Recently, the Ecowatchers were instrumental in blocking a proposed new runway at Kennedy International Airport, which the group said would have destroyed hundreds of acres of bay and salt marsh.
Local champions like Mr. Mundy and Mr. Riepe have succeeded in making Jamaica Bay something of an ideal for ecological recovery in a major urban area. But the question remains: How much longer can the residents of Broad Channel stay there?
On a recent bird-watching tour that he led in the Jamaica Bay Wildlife Refuge, Mr. Riepe pointed toward an osprey nest on top of a wooden pole that he and his volunteers had just set up. “I’ve been involved with efforts to bring back raptors for the past 30 years,” he said. “We’re restoring habitats. But sea level rise is opposing our restoration efforts.

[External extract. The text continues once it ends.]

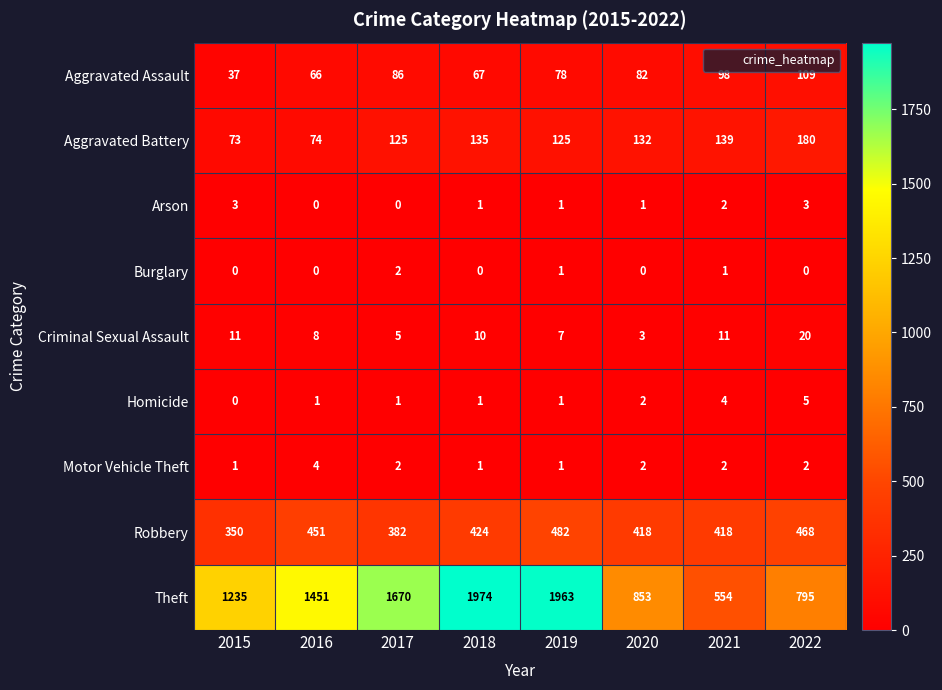

What is the sum of the Aggravated Assault values at 2015 and 2016?

103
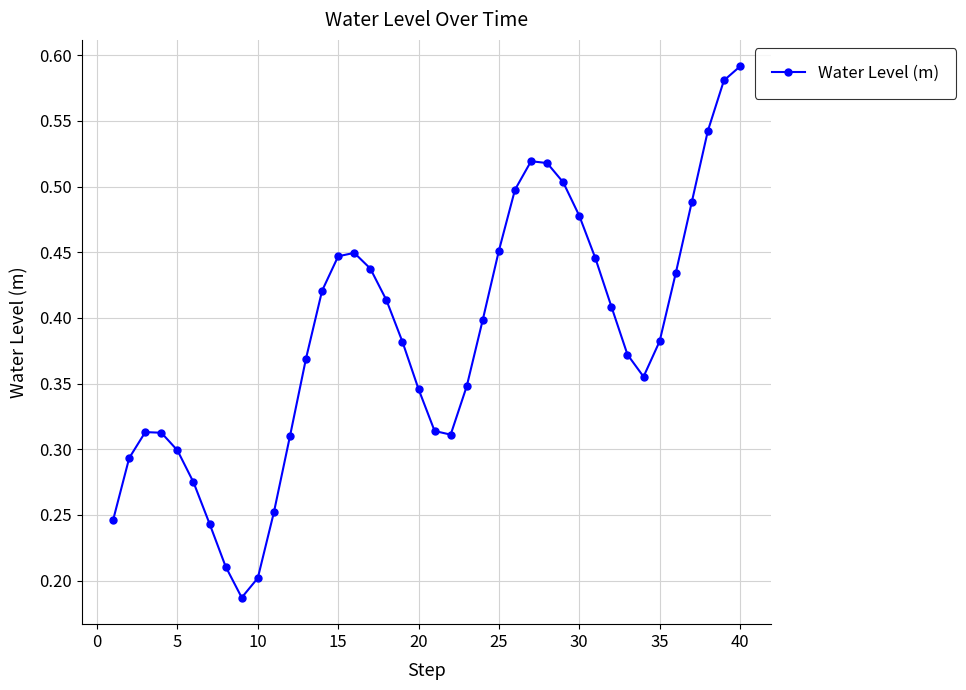

What is the sum of all values?

15.3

“I don’t think the marshes that we have will be all that protective if we have a major storm,” Mr. Riepe continued. “So that’s our goal for the future: to greatly increase the scope of the restoration effort to rebuild the marshes and put in new islands.”
But he is frustrated by the slow pace of the work. “Congress has to allot funds to the Army Corps of Engineers,” he said. “They have to get a contractor, they have to find clean fill. In the meantime, nature is relentless. Nature doesn’t take a holiday. Nature doesn’t have a Congress to deal with.”
He paused for a moment to reflect. “It’s a beautiful place to live,” Mr. Riepe observed somewhat wistfully. “But nothing is forever.”